§ EXERCISE DETAILS
Please transcribe the source text in each of the rows below character for character, keeping every line break, symbol, and space.

§ DATA RECORDS
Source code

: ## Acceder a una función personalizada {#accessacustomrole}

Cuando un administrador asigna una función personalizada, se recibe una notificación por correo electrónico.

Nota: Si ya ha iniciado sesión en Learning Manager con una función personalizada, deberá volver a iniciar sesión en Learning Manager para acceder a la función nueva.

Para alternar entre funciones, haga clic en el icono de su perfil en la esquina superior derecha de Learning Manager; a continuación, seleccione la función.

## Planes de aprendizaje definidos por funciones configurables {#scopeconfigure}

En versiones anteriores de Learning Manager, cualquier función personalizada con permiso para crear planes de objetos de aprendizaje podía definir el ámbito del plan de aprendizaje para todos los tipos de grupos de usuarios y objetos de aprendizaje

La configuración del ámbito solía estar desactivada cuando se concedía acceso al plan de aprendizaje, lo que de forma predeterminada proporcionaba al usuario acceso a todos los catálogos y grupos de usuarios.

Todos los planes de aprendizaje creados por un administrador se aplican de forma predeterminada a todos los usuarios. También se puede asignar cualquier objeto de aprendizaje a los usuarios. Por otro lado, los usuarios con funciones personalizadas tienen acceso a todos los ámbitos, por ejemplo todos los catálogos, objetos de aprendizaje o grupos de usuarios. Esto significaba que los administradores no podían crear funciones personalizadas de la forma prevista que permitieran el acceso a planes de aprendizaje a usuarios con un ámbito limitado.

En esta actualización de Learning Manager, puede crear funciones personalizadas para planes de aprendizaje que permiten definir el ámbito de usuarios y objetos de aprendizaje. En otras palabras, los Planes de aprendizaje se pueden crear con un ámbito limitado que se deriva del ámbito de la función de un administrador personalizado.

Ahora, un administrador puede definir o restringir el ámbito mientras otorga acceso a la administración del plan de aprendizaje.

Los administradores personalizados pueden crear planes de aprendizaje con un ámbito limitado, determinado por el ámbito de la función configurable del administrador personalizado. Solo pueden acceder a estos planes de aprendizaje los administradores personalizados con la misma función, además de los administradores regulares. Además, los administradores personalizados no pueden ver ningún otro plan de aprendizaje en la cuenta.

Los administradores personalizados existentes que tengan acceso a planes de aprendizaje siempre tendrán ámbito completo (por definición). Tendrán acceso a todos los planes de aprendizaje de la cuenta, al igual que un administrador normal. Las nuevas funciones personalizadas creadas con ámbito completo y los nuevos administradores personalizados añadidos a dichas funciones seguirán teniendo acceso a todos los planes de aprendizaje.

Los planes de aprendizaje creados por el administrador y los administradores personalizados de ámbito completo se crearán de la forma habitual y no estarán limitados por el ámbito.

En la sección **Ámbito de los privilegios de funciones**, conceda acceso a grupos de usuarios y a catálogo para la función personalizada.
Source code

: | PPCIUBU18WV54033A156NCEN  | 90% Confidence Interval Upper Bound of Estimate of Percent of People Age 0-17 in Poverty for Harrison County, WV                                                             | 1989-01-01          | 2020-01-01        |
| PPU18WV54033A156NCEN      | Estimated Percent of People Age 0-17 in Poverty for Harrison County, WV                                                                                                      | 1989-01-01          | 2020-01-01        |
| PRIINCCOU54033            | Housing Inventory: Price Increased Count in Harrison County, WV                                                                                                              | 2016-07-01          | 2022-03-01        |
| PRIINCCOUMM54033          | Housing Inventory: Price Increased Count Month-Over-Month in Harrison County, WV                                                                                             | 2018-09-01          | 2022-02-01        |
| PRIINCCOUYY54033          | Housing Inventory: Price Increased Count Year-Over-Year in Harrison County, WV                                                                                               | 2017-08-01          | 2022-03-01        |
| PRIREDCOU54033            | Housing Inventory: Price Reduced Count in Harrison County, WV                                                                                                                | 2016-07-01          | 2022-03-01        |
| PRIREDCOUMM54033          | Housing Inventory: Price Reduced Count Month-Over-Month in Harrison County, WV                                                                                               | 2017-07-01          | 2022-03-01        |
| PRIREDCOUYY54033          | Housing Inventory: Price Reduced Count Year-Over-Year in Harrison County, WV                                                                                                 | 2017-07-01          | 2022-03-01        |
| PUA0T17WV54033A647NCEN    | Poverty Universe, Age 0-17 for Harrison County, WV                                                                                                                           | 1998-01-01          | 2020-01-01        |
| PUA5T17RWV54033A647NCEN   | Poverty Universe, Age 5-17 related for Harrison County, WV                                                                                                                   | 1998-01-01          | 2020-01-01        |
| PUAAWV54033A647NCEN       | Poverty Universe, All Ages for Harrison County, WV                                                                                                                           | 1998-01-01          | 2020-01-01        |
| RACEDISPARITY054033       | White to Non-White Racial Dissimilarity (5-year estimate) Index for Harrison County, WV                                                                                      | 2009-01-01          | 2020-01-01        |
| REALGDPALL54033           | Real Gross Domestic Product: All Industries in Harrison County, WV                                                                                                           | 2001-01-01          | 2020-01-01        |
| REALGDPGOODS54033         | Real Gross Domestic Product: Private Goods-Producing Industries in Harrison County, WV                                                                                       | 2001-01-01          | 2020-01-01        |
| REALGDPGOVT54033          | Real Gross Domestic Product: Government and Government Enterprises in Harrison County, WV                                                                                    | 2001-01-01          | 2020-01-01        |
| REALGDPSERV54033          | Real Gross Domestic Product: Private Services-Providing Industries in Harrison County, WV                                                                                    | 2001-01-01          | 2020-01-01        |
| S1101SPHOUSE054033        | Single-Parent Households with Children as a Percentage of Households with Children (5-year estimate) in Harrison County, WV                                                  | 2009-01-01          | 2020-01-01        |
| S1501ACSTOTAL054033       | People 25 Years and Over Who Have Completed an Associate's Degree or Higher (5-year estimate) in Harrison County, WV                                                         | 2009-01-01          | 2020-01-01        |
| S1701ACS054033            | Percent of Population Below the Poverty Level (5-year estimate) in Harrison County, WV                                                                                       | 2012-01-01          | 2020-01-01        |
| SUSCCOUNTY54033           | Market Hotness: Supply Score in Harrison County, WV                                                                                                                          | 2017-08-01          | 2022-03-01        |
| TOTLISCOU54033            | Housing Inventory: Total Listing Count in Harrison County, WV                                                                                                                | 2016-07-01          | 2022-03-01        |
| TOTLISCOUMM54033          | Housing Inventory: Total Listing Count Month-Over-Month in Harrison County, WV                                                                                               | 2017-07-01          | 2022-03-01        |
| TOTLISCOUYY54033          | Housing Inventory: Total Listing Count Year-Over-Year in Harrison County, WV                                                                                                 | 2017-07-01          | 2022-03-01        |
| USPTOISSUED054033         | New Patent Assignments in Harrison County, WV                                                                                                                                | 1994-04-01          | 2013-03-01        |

§ RESPONSE BOX
Source code

: ## Acceder a una función personalizada {#accessacustomrole}

Cuando un administrador asigna una función personalizada, se recibe una notificación por correo electrónico.

Nota: Si ya ha iniciado sesión en Learning Manager con una función personalizada, deberá volver a iniciar sesión en Learning Manager para acceder a la función nueva.

Para alternar entre funciones, haga clic en el icono de su perfil en la esquina superior derecha de Learning Manager; a continuación, seleccione la función.

## Planes de aprendizaje definidos por funciones configurables {#scopeconfigure}

En versiones anteriores de Learning Manager, cualquier función personalizada con permiso para crear planes de objetos de aprendizaje podía definir el ámbito del plan de aprendizaje para todos los tipos de grupos de usuarios y objetos de aprendizaje

La configuración del ámbito solía estar desactivada cuando se concedía acceso al plan de aprendizaje, lo que de forma predeterminada proporcionaba al usuario acceso a todos los catálogos y grupos de usuarios.

Todos los planes de aprendizaje creados por un administrador se aplican de forma predeterminada a todos los usuarios. También se puede asignar cualquier objeto de aprendizaje a los usuarios. Por otro lado, los usuarios con funciones personalizadas tienen acceso a todos los ámbitos, por ejemplo todos los catálogos, objetos de aprendizaje o grupos de usuarios. Esto significaba que los administradores no podían crear funciones personalizadas de la forma prevista que permitieran el acceso a planes de aprendizaje a usuarios con un ámbito limitado.

En esta actualización de Learning Manager, puede crear funciones personalizadas para planes de aprendizaje que permiten definir el ámbito de usuarios y objetos de aprendizaje. En otras palabras, los Planes de aprendizaje se pueden crear con un ámbito limitado que se deriva del ámbito de la función de un administrador personalizado.

Ahora, un administrador puede definir o restringir el ámbito mientras otorga acceso a la administración del plan de aprendizaje.

Los administradores personalizados pueden crear planes de aprendizaje con un ámbito limitado, determinado por el ámbito de la función configurable del administrador personalizado. Solo pueden acceder a estos planes de aprendizaje los administradores personalizados con la misma función, además de los administradores regulares. Además, los administradores personalizados no pueden ver ningún otro plan de aprendizaje en la cuenta.

Los administradores personalizados existentes que tengan acceso a planes de aprendizaje siempre tendrán ámbito completo (por definición). Tendrán acceso a todos los planes de aprendizaje de la cuenta, al igual que un administrador normal. Las nuevas funciones personalizadas creadas con ámbito completo y los nuevos administradores personalizados añadidos a dichas funciones seguirán teniendo acceso a todos los planes de aprendizaje.

Los planes de aprendizaje creados por el administrador y los administradores personalizados de ámbito completo se crearán de la forma habitual y no estarán limitados por el ámbito.

En la sección **Ámbito de los privilegios de funciones**, conceda acceso a grupos de usuarios y a catálogo para la función personalizada.
Source code

: | PPCIUBU18WV54033A156NCEN  | 90% Confidence Interval Upper Bound of Estimate of Percent of People Age 0-17 in Poverty for Harrison County, WV                                                             | 1989-01-01          | 2020-01-01        |
| PPU18WV54033A156NCEN      | Estimated Percent of People Age 0-17 in Poverty for Harrison County, WV                                                                                                      | 1989-01-01          | 2020-01-01        |
| PRIINCCOU54033            | Housing Inventory: Price Increased Count in Harrison County, WV                                                                                                              | 2016-07-01          | 2022-03-01        |
| PRIINCCOUMM54033          | Housing Inventory: Price Increased Count Month-Over-Month in Harrison County, WV                                                                                             | 2018-09-01          | 2022-02-01        |
| PRIINCCOUYY54033          | Housing Inventory: Price Increased Count Year-Over-Year in Harrison County, WV                                                                                               | 2017-08-01          | 2022-03-01        |
| PRIREDCOU54033            | Housing Inventory: Price Reduced Count in Harrison County, WV                                                                                                                | 2016-07-01          | 2022-03-01        |
| PRIREDCOUMM54033          | Housing Inventory: Price Reduced Count Month-Over-Month in Harrison County, WV                                                                                               | 2017-07-01          | 2022-03-01        |
| PRIREDCOUYY54033          | Housing Inventory: Price Reduced Count Year-Over-Year in Harrison County, WV                                                                                                 | 2017-07-01          | 2022-03-01        |
| PUA0T17WV54033A647NCEN    | Poverty Universe, Age 0-17 for Harrison County, WV                                                                                                                           | 1998-01-01          | 2020-01-01        |
| PUA5T17RWV54033A647NCEN   | Poverty Universe, Age 5-17 related for Harrison County, WV                                                                                                                   | 1998-01-01          | 2020-01-01        |
| PUAAWV54033A647NCEN       | Poverty Universe, All Ages for Harrison County, WV                                                                                                                           | 1998-01-01          | 2020-01-01        |
| RACEDISPARITY054033       | White to Non-White Racial Dissimilarity (5-year estimate) Index for Harrison County, WV                                                                                      | 2009-01-01          | 2020-01-01        |
| REALGDPALL54033           | Real Gross Domestic Product: All Industries in Harrison County, WV                                                                                                           | 2001-01-01          | 2020-01-01        |
| REALGDPGOODS54033         | Real Gross Domestic Product: Private Goods-Producing Industries in Harrison County, WV                                                                                       | 2001-01-01          | 2020-01-01        |
| REALGDPGOVT54033          | Real Gross Domestic Product: Government and Government Enterprises in Harrison County, WV                                                                                    | 2001-01-01          | 2020-01-01        |
| REALGDPSERV54033          | Real Gross Domestic Product: Private Services-Providing Industries in Harrison County, WV                                                                                    | 2001-01-01          | 2020-01-01        |
| S1101SPHOUSE054033        | Single-Parent Households with Children as a Percentage of Households with Children (5-year estimate) in Harrison County, WV                                                  | 2009-01-01          | 2020-01-01        |
| S1501ACSTOTAL054033       | People 25 Years and Over Who Have Completed an Associate's Degree or Higher (5-year estimate) in Harrison County, WV                                                         | 2009-01-01          | 2020-01-01        |
| S1701ACS054033            | Percent of Population Below the Poverty Level (5-year estimate) in Harrison County, WV                                                                                       | 2012-01-01          | 2020-01-01        |
| SUSCCOUNTY54033           | Market Hotness: Supply Score in Harrison County, WV                                                                                                                          | 2017-08-01          | 2022-03-01        |
| TOTLISCOU54033            | Housing Inventory: Total Listing Count in Harrison County, WV                                                                                                                | 2016-07-01          | 2022-03-01        |
| TOTLISCOUMM54033          | Housing Inventory: Total Listing Count Month-Over-Month in Harrison County, WV                                                                                               | 2017-07-01          | 2022-03-01        |
| TOTLISCOUYY54033          | Housing Inventory: Total Listing Count Year-Over-Year in Harrison County, WV                                                                                                 | 2017-07-01          | 2022-03-01        |
| USPTOISSUED054033         | New Patent Assignments in Harrison County, WV                                                                                                                                | 1994-04-01          | 2013-03-01        |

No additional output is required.